The invention pertains to a vacuum coating system with a housing in which several processing stations are provided, at least one of which is equipped with a sputter cathode, the system also being provided with transport carts, each carrying at least one substrate holder in or parallel to the coating plane into which at least one substrate can be inserted, and which, in the area of the substrate, has an opening which exposes the area to be coated.
Vacuum coating systems of the type described above are known as in-line sputtering systems and are used in particular for the coating of glasses with indium-tin oxide (ITO), SiO.sub.2, or Ta.sub.2 O.sub.5 for display technology.
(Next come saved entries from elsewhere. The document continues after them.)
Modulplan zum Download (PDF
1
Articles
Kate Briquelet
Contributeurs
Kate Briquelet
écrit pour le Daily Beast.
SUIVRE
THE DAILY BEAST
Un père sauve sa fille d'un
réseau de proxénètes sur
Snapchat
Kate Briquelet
In known vacuum coating systems of a different design, sputter-etching is used to clean the substrates. In this case, it is not the cathode with the target but rather the electrically nonconductive substrate which is exposed to high-frequency energy. A plasma is thus formed at the substrate, and this plasma removes oxide layers and impurities from the surface. In the case of electrically conductive substrates, the substrate material is treated with high-frequency energy by applying the high frequency to the substrate holder, which is designed as an open frame. When the substrates are not electrically conductive, however, the substrate holders must have a closed surface behind the substrates, because otherwise no etching action would be achievable on the nonconductive substrates.
A closed surface of this type, however, cannot be realized when a substrate heater must be installed behind the substrates. A heater is advantageous, for example, when glasses are to be coated with indium-tin oxide by sputtering. This creates the dilemma that, for the process of sputter etching, the area behind the substrates must be closed, but for the process of heating the substrate during sputtering, this area must remain open.